Avec le confinement, les deux étudiants doivent interrompre leurs derniers tests de rendement. Pour autant, pas question de laisser le projet se reposer. En attendant de retrouver leur prototype du Solar Power, entreposé à l’IUT de Chambéry, Iris et Jérémie se penchent sur la conception du dispositif au Sénégal. Ils souhaitent pouvoir le réaliser en collaboration avec les élèves de l’école Mérina de Rufisque, à la fois pour son aspect pédagogique et pour faire perdurer le partenariat avec l’établissement, en les impliquant directement dans le développement du projet. 

« Comme c’est une école primaire, cela pose un problème de matériel disponible pour la conception du dispositif sur place (visseuse, poste à souder, …). Nous essayons donc de contacter les lycées techniques à proximité pour remédier à cela. On travaille aussi sur un dispositif alternatif, le Wind Power, une approche technique que nous avions délaissée pour le Tchad mais qui serait très adaptée au Sénégal« , explique Iris.

Et comme pour leur premier dispositif, le Wind Power proposerait une production de courant écologique en utilisant cette fois-ci la force du vent. Proche du fonctionnement d’une éolienne, le Wind Power utilise la carcasse d’un petit hélicoptère télécommandé comme base de travail, en gardant l’axe de rotation des pales, les deux moteurs et la batterie. Plusieurs tests sont encore en cours pour vérifier la viabilité du système et sa fonctionnalité en conditions naturelles. 

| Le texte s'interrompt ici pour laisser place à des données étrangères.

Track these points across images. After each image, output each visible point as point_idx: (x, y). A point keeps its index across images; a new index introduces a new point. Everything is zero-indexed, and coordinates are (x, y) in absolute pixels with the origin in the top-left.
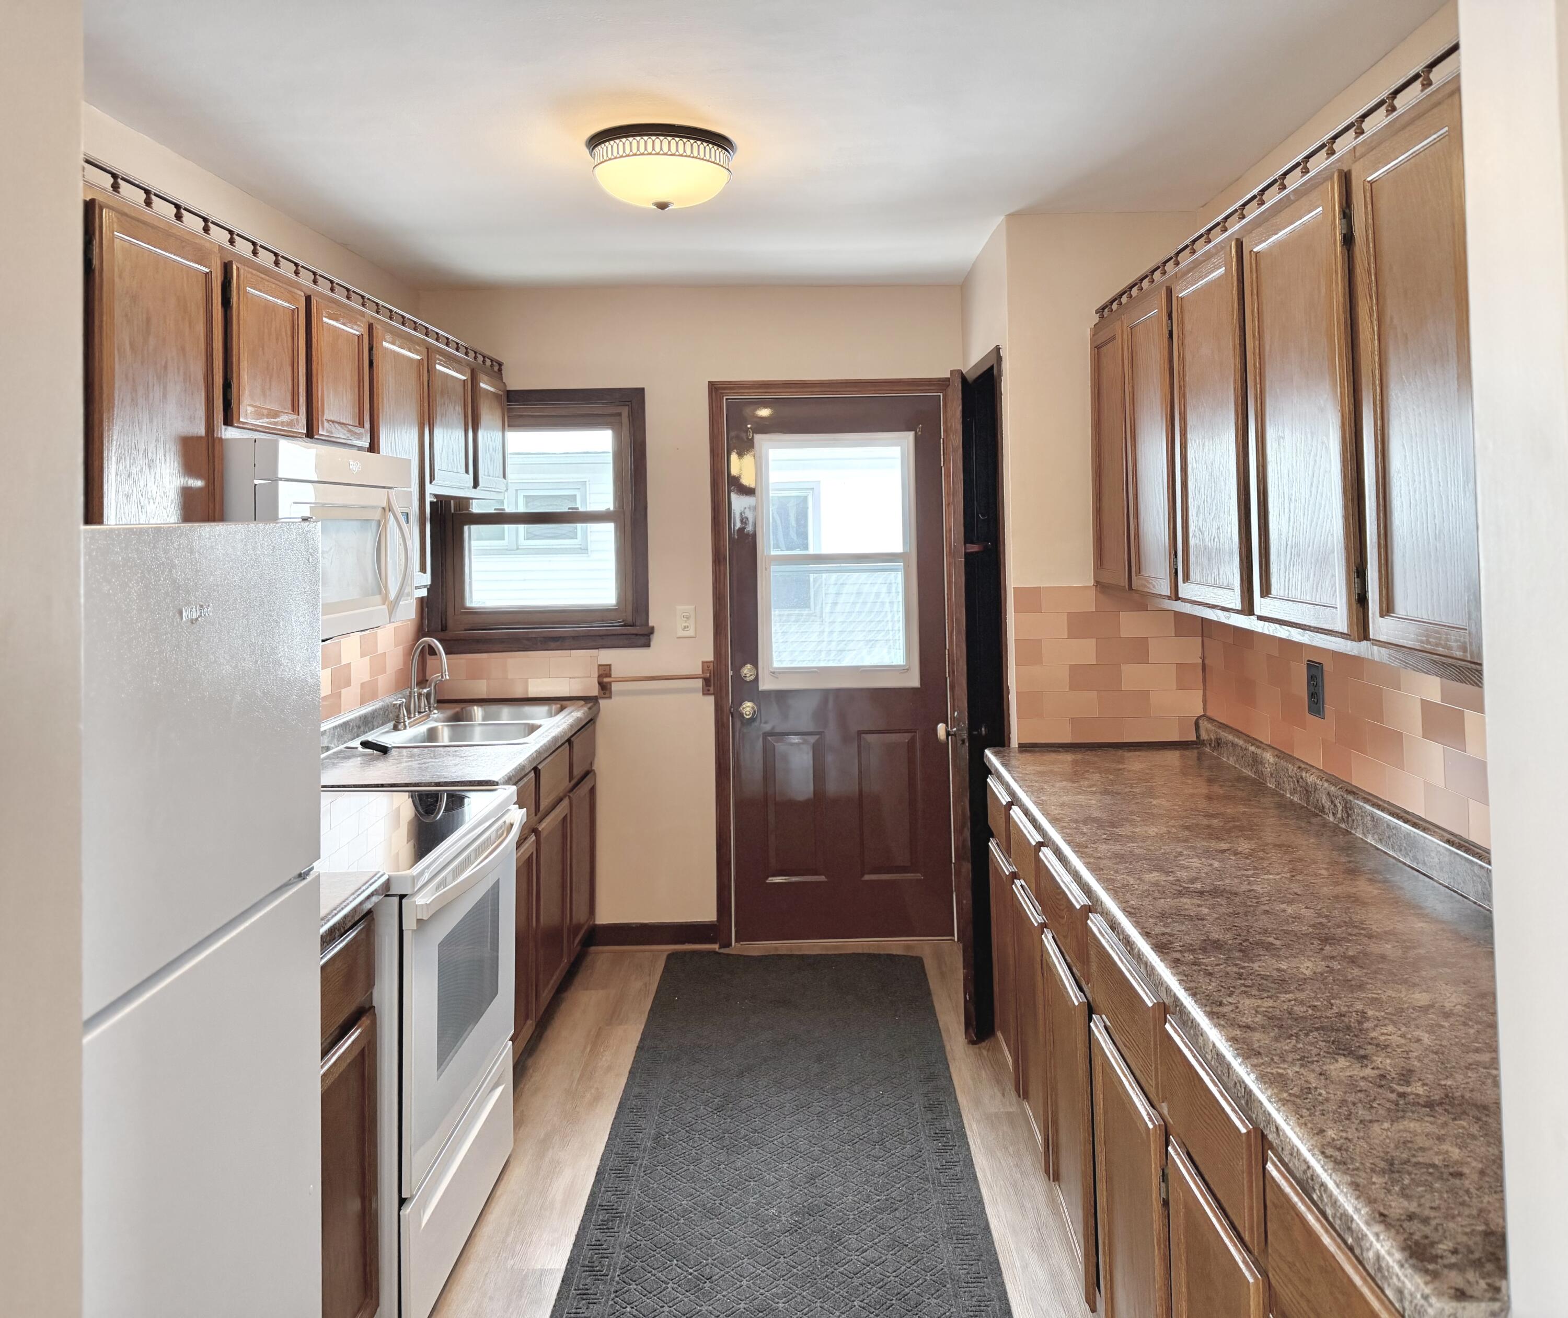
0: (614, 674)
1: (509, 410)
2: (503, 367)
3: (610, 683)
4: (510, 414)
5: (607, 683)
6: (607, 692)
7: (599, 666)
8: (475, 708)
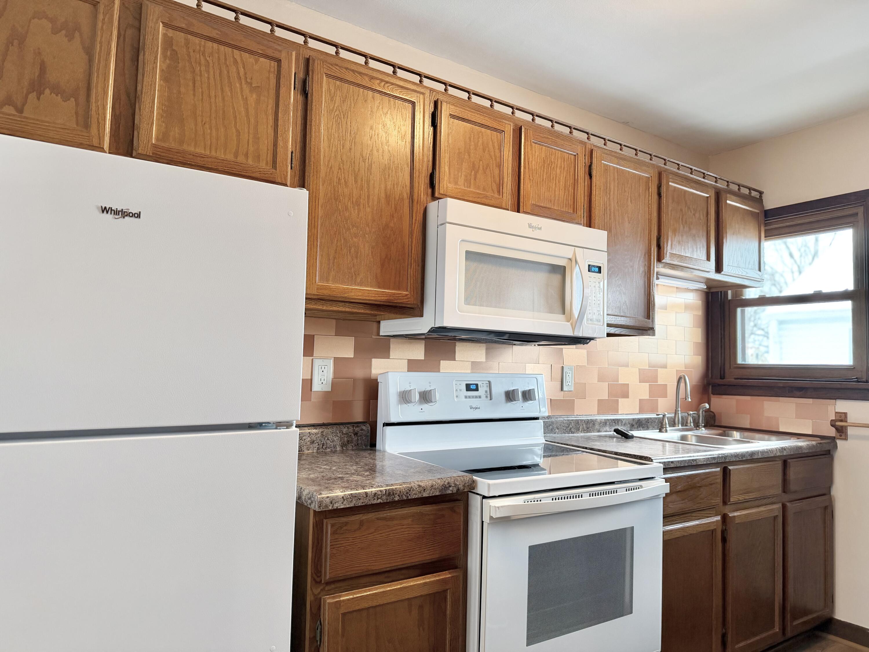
0: (849, 420)
1: (766, 225)
2: (763, 195)
3: (846, 427)
4: (767, 228)
5: (842, 427)
6: (843, 435)
7: (836, 413)
8: (735, 432)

Un projet aux multiples partenaires

En parallèle du développement de leurs dispositifs durant leurs cours de DUT, les deux étudiants travaillent à rassembler des fonds pour mener à bien leur projet humanitaire. Ils se rapprochent de l’Association des Pays de Savoie Solidaires qui leur vient en aide pour leurs recherches de partenariat et leur faire découvrir le monde de l’humanitaire. Puis sur les conseils d’Emmanuel Naffrechoux, l’un de leurs professeurs à l’IUT, Iris et Jérémie participent au 1er appel à projets lancé par la Fondation USMB.

« Entre la réalisation du prototype, le voyage jusqu’au Sénégal, l’installation sur place qui prend plusieurs semaines, etc., il nous fallait réunir un budget assez conséquent. Après avoir passé l’entretien auprès de la Fondation USMB, nous avons attendu le résultat avec impatience. Quand nous avons appris que nous faisions partie des 6 lauréats ds « Bourses Projets », ce fut une explosion de joie et un grand soulagement », témoigne Jérémie.

Les “Bourses Projets” de la Fondation USMB récompensent des projets innovants (jusqu’à 3000 € de financement), présentant un intérêt général pour la société et permettant aux étudiants de développer de nouvelles compétences. Les critères de sélection évalués par un jury de professionnels et par les Fondateurs, sont la créativité, la faisabilité, l’enrichissement individuel et collectif.

« Le projet Solar Power nous a permis de développer notre inventivité, notre efficacité et notre sens d’organisation et des relations humaines. Nous avons souvent pris sur notre temps personnel et nous avons mis à profit tous les savoirs-faire acquis en cours ou par nous-même.  Nous nous sommes fait aider chaque fois qu’une compétence nous manquait et c’était l’occasion d’en apprendre plus sur des domaines précis, comme par exemple le traitement de l’eau. Grâce au soutien de nombreux acteurs, professeurs passionnés, organismes engagés et amis généreux, nous avons pu porter ce projet cette année », explique Iris.

En attendant de pouvoir rejoindre le Sénégal l’année prochaine, Iris et Jérémie continuent d’améliorer le Solar Power et de développer le Wind Power. Ils souhaitent également proposer à la prochaine promotion du DUT SGM la conception d’un Wind Power fonctionnel et pourquoi pas un voyage commun pour installer leurs dispositifs dans l’école Mérina. Une belle manière de consolider le partenariat établi et de faire durer ce beau projet dans le temps.